=== Qué hacer ===
Copia de nuevo, por favor, el comentario sobre la oración de Jesús en su Pasión que aparece más abajo, completo y sin cambiar una sola letra.

=== Texto extraído ===
Hechos de los apóstoles 20, 17-27; Sal 67, 10-11. 20-21; san Juan 17, 1-11a

Llega la «hora» de su Pasión… Y Jesús reza «levantando los ojos al cielo». Si, a lo
largo de su vida, nada había hecho Jesús sin orar, llegado el momento del sacrificio
supremo, la oración de Jesús es especialmente intensa: tanto en el Cenáculo, donde tuvo
lugar esta «oración sacerdotal» que hoy comenzamos a meditar, como, poco más tarde,
en Getsemaní, será el diálogo con su Padre el que proporcione a Jesús las fuerzas
necesarias para llevar a cabo la obra de la Redención.
«No puedo»… «Es muy difícil»… «¡Qué horror!»… «Imposible»… «¡Nada, no hay
manera!»… Son expresiones mil veces repetidas, y de mil modos distintos, por personas
que intentan levantar la Cruz «a pulso», sin una vida interior sólida. No rezan, pero
quieren ser generosos; no dedican tiempo a la lectura del Evangelio, pero quieren llevar
con alegría las contrariedades de la jornada; no desgranan las cuentas del Rosario, pero
quieren vencer rencores y odios… Y no pueden. El propio Jesús, que al ser clavado en la
Cruz rehusó beber el analgésico de vino y hiel, sin embargo no quiso prescindir en su
Pasión del diálogo con su Padre… Y muchos, que se atiborran de vino con hiel, que
buscan siempre «compensaciones» a cualquier contrariedad, sin embargo se privan de la
oración. No deberían extrañarse entonces de que la Cruz les aplaste.

=== Material proporcionado ===
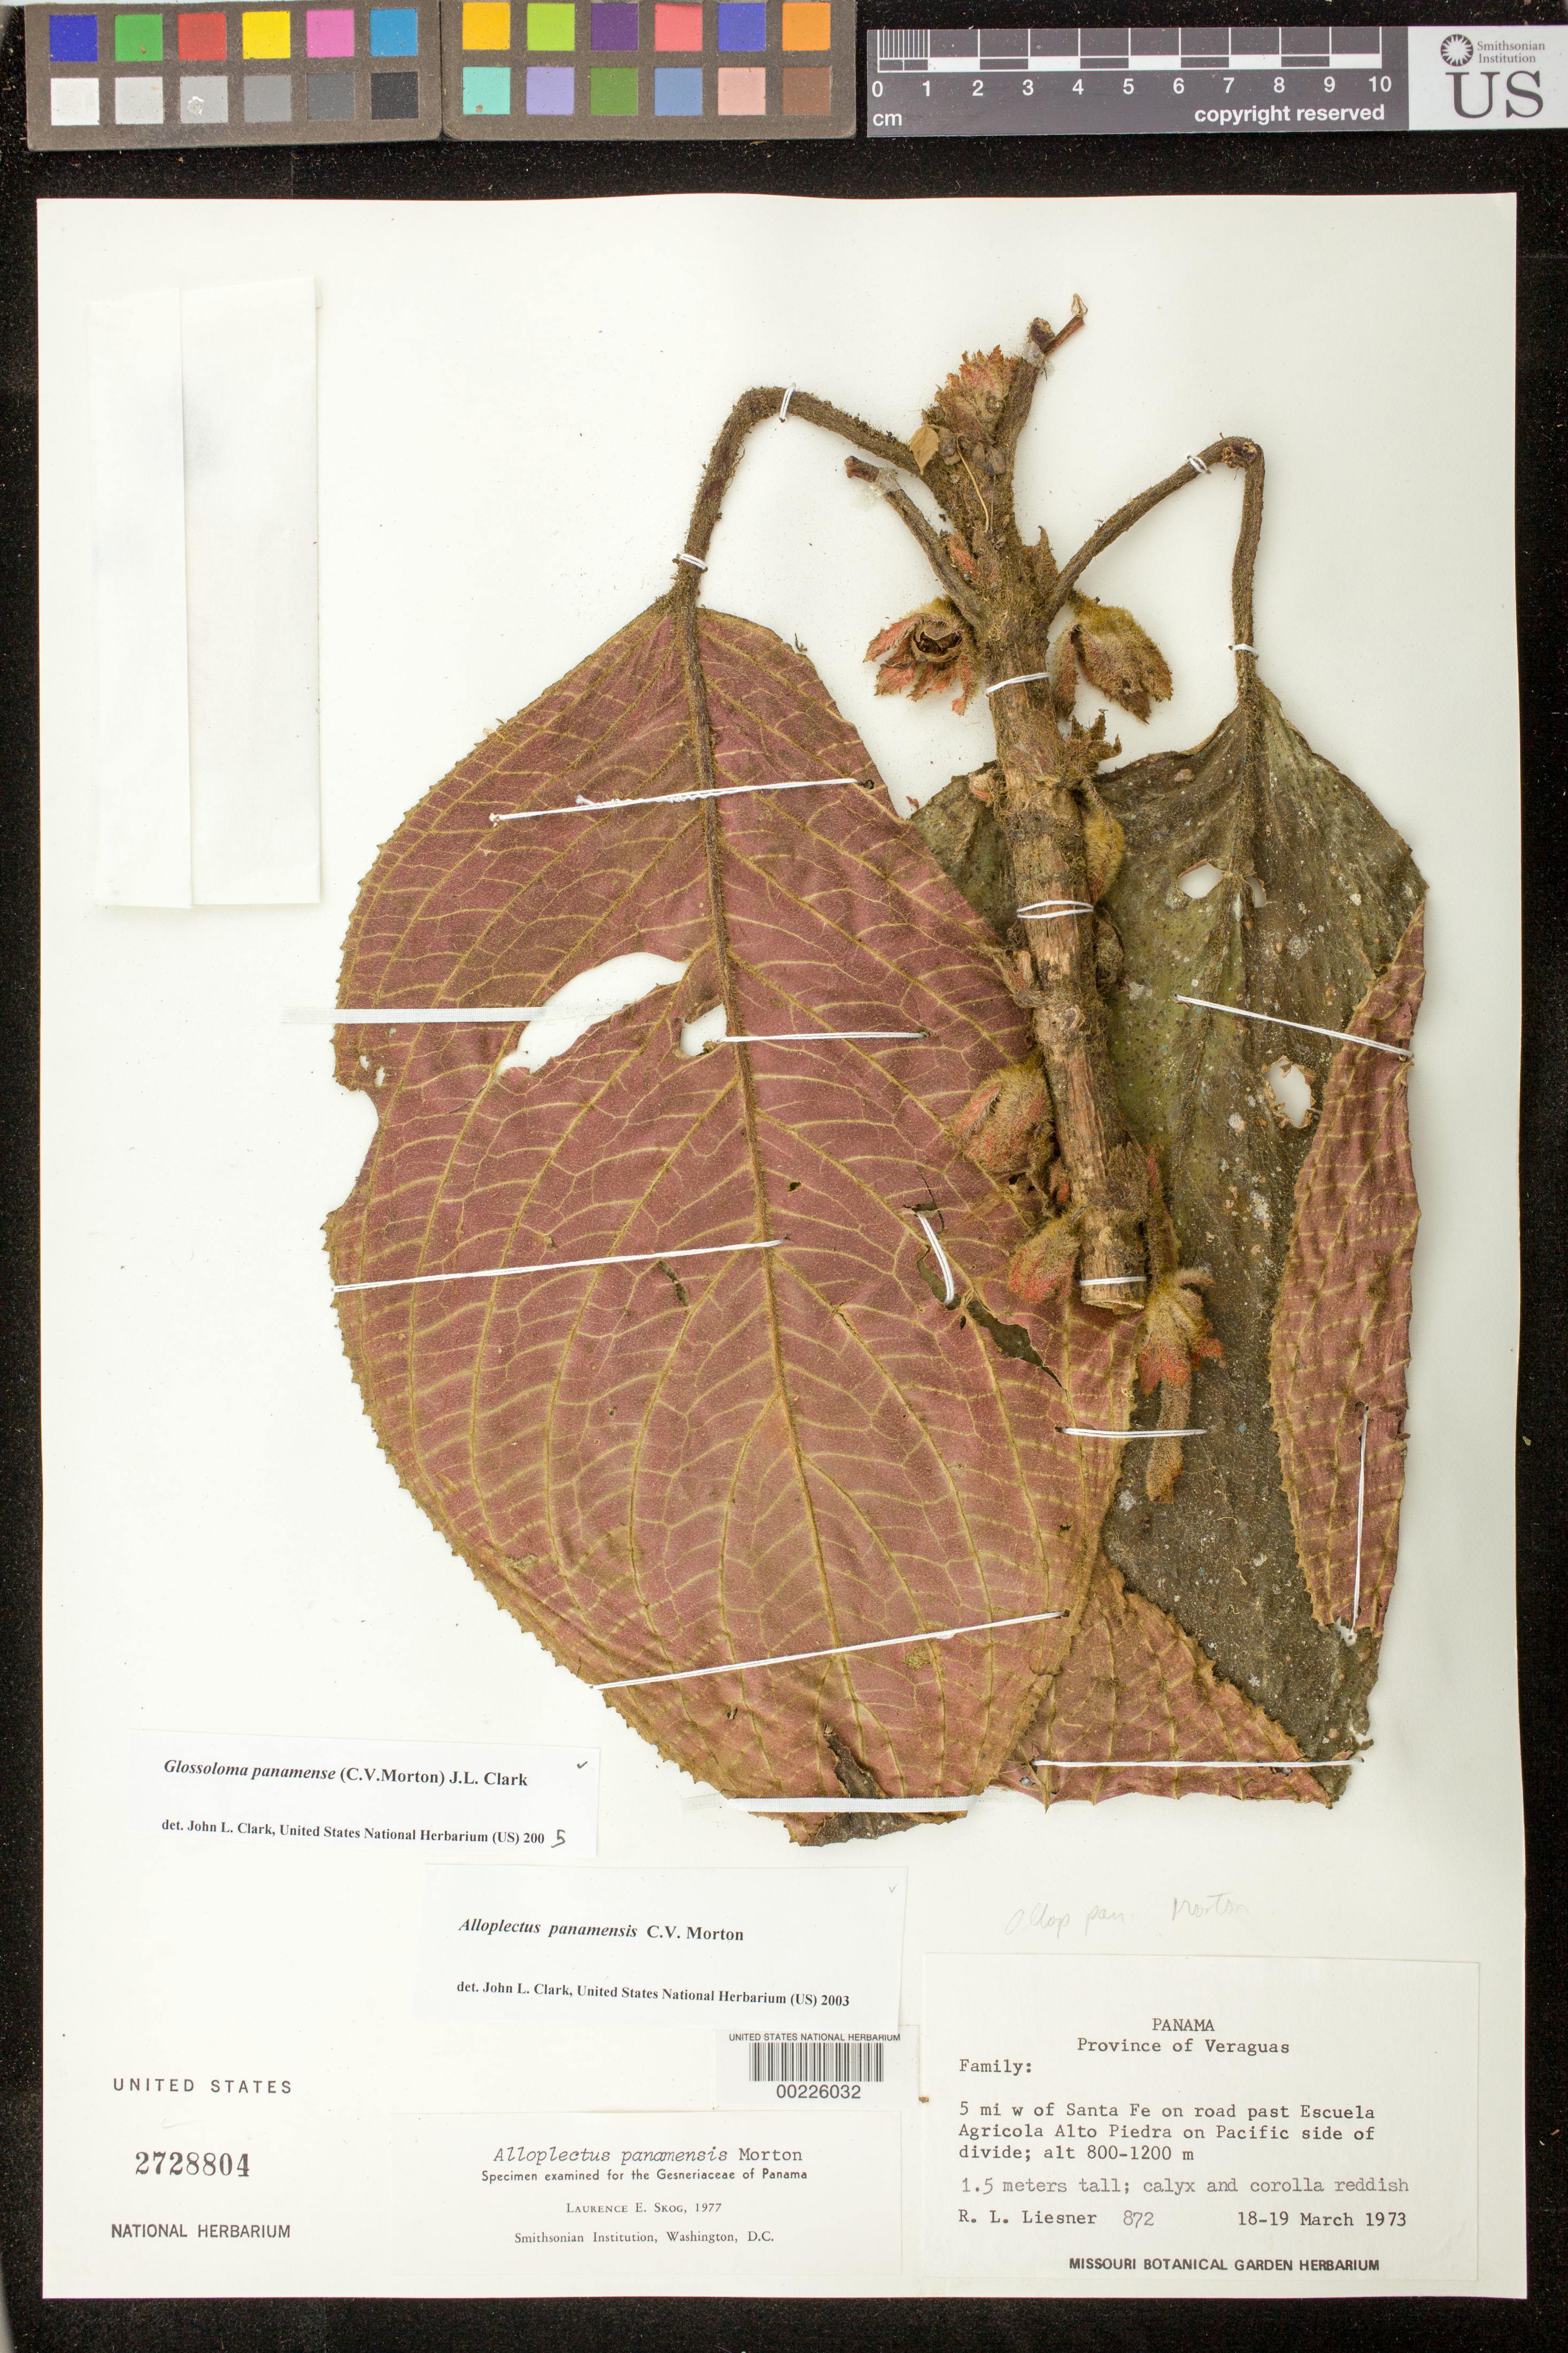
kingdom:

=== Respuesta a continuación ===
Hechos de los apóstoles 20, 17-27; Sal 67, 10-11. 20-21; san Juan 17, 1-11a

Llega la «hora» de su Pasión… Y Jesús reza «levantando los ojos al cielo». Si, a lo
largo de su vida, nada había hecho Jesús sin orar, llegado el momento del sacrificio
supremo, la oración de Jesús es especialmente intensa: tanto en el Cenáculo, donde tuvo
lugar esta «oración sacerdotal» que hoy comenzamos a meditar, como, poco más tarde,
en Getsemaní, será el diálogo con su Padre el que proporcione a Jesús las fuerzas
necesarias para llevar a cabo la obra de la Redención.
«No puedo»… «Es muy difícil»… «¡Qué horror!»… «Imposible»… «¡Nada, no hay
manera!»… Son expresiones mil veces repetidas, y de mil modos distintos, por personas
que intentan levantar la Cruz «a pulso», sin una vida interior sólida. No rezan, pero
quieren ser generosos; no dedican tiempo a la lectura del Evangelio, pero quieren llevar
con alegría las contrariedades de la jornada; no desgranan las cuentas del Rosario, pero
quieren vencer rencores y odios… Y no pueden. El propio Jesús, que al ser clavado en la
Cruz rehusó beber el analgésico de vino y hiel, sin embargo no quiso prescindir en su
Pasión del diálogo con su Padre… Y muchos, que se atiborran de vino con hiel, que
buscan siempre «compensaciones» a cualquier contrariedad, sin embargo se privan de la
oración. No deberían extrañarse entonces de que la Cruz les aplaste.